Oh, my, I can wrap my mind around that sort of marketing. The friendship thing.

And not because I want something from you or you want something from me: that will never work. I’m going to spot your insincerity after the first few conversations, and you’ll see mine just as clearly. No. I’ve got to want to know you—you, the person—before you’ll want to know me. And if you and I can interact on some real level, won’t that be fun?
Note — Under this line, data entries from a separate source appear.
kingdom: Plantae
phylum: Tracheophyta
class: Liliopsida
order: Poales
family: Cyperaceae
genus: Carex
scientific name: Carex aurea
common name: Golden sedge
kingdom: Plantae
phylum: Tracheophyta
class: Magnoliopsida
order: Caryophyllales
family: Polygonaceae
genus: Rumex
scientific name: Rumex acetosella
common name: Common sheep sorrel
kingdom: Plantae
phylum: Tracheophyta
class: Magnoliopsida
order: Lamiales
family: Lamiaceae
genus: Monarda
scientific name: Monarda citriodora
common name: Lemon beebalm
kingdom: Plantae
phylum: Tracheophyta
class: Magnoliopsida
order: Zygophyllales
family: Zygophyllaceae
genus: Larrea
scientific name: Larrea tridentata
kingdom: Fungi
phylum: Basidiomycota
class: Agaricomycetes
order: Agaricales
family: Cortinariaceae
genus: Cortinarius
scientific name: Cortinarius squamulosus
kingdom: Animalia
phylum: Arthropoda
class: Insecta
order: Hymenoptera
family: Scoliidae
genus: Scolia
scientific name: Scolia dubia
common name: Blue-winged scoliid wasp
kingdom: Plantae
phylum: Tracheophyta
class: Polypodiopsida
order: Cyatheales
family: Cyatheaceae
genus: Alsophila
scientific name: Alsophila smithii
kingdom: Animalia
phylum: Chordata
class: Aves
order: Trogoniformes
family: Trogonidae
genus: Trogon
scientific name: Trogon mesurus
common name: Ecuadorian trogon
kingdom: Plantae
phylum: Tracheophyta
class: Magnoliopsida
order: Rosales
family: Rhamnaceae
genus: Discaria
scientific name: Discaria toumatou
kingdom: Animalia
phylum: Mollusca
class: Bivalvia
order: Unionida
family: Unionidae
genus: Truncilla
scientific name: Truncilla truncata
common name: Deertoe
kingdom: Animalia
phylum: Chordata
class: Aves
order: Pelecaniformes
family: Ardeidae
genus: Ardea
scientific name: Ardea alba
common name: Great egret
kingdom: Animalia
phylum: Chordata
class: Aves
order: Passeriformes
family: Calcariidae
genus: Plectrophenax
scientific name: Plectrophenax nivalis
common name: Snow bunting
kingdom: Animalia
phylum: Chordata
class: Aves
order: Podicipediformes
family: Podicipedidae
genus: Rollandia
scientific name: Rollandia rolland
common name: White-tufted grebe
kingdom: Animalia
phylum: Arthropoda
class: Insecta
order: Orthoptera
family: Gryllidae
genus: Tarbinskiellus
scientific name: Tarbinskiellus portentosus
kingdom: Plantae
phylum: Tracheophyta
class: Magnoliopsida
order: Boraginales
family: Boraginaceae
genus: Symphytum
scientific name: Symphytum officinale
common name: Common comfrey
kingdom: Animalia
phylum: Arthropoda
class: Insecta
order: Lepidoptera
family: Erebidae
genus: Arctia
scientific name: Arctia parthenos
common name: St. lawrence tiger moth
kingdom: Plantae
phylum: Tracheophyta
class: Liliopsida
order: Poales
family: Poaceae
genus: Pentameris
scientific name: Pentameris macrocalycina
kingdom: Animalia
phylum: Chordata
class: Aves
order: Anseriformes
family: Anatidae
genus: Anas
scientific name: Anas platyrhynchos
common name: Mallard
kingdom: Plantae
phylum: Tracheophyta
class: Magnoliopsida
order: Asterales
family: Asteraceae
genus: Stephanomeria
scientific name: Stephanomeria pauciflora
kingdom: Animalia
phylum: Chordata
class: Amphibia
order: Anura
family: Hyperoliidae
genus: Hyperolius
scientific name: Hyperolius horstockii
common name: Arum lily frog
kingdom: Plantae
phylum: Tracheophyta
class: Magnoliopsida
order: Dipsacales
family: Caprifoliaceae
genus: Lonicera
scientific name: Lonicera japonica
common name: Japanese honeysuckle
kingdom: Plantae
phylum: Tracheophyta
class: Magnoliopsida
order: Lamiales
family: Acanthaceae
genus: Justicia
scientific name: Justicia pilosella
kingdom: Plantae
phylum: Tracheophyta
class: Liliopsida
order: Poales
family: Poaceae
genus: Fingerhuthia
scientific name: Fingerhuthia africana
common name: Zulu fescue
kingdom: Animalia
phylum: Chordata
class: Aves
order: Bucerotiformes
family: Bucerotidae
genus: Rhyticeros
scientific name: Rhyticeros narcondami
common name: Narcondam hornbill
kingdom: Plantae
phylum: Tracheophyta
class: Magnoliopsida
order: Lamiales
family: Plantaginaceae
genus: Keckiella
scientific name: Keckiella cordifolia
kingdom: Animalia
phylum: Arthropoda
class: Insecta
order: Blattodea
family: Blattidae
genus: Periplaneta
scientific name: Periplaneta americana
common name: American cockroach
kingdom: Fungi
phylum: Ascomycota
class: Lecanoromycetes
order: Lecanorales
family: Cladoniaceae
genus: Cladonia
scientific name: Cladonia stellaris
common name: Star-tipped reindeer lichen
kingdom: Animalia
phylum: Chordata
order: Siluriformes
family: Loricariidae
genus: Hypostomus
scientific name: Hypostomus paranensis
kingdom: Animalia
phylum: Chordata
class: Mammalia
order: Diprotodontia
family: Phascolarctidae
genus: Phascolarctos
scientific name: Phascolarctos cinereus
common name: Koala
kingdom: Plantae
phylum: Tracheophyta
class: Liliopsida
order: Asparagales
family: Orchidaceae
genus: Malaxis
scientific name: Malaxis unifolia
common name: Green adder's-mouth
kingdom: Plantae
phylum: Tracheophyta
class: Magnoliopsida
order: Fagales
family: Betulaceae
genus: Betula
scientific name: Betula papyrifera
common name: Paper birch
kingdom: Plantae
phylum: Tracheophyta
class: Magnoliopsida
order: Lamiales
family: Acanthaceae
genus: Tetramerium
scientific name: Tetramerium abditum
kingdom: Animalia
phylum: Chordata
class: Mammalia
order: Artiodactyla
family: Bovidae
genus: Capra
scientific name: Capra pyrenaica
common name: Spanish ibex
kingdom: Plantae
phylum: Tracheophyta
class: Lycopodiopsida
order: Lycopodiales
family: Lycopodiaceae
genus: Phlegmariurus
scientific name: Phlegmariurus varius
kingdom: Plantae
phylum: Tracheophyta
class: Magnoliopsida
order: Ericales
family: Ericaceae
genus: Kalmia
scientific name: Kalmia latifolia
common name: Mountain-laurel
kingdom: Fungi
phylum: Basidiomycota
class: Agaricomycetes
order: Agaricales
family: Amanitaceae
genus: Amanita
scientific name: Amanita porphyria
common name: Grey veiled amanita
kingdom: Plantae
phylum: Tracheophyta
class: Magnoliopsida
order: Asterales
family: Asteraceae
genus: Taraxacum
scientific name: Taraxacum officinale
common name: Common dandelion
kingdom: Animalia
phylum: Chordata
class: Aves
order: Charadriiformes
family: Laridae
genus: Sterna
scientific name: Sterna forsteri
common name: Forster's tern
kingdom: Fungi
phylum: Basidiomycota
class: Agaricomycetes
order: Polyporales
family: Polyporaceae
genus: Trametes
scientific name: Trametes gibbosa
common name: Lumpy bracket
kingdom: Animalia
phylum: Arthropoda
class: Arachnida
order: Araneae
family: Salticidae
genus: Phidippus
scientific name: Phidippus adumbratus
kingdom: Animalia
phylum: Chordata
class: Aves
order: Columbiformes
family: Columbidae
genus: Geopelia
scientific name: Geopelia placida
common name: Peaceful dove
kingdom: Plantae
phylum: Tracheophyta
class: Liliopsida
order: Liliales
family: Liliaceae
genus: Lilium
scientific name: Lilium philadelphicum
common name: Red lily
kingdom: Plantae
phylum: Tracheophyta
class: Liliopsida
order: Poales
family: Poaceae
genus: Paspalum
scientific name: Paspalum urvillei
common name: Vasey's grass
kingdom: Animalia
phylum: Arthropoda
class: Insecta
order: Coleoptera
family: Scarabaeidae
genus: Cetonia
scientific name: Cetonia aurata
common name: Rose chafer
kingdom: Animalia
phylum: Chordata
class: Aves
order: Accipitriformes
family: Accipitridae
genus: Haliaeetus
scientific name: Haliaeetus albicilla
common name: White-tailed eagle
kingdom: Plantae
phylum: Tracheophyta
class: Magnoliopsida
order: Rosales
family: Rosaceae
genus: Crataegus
I enjoy people. Yes, I’m basically shy, an introvert. But years ago, a voice whispered in my head that if I let my shyness impede my access to others, I was being self-centered, worrying more about me than about the other person. I’ve tried to hold on to that, to remember it when faced with a room full of folk. Not everyone is going to want to know me or talk to me. That’s fine. We’re all so wonderfully different, so uniquely made, and we come from such varied backgrounds and experiences. I enjoy richness in my relationships, and that’s not going to come if I surround myself only with clones. You don’t agree on some aspect of life? So what. You don’t share my faith? Fine, I’m used to that. You’re young? (I’m not, except at heart.) Then maybe you’ve some extra energy that you’ll share with me. You’ve a different perspective on things? Excellent—as long as you don’t expect me to agree and don’t get offended by our differences.

Right now, I’m a book buyer. (Hey, I’ll always be a book buyer!) And I’m going to follow interesting comments and interesting posts and anyone who reaches in my direction with some bit of compelling insight.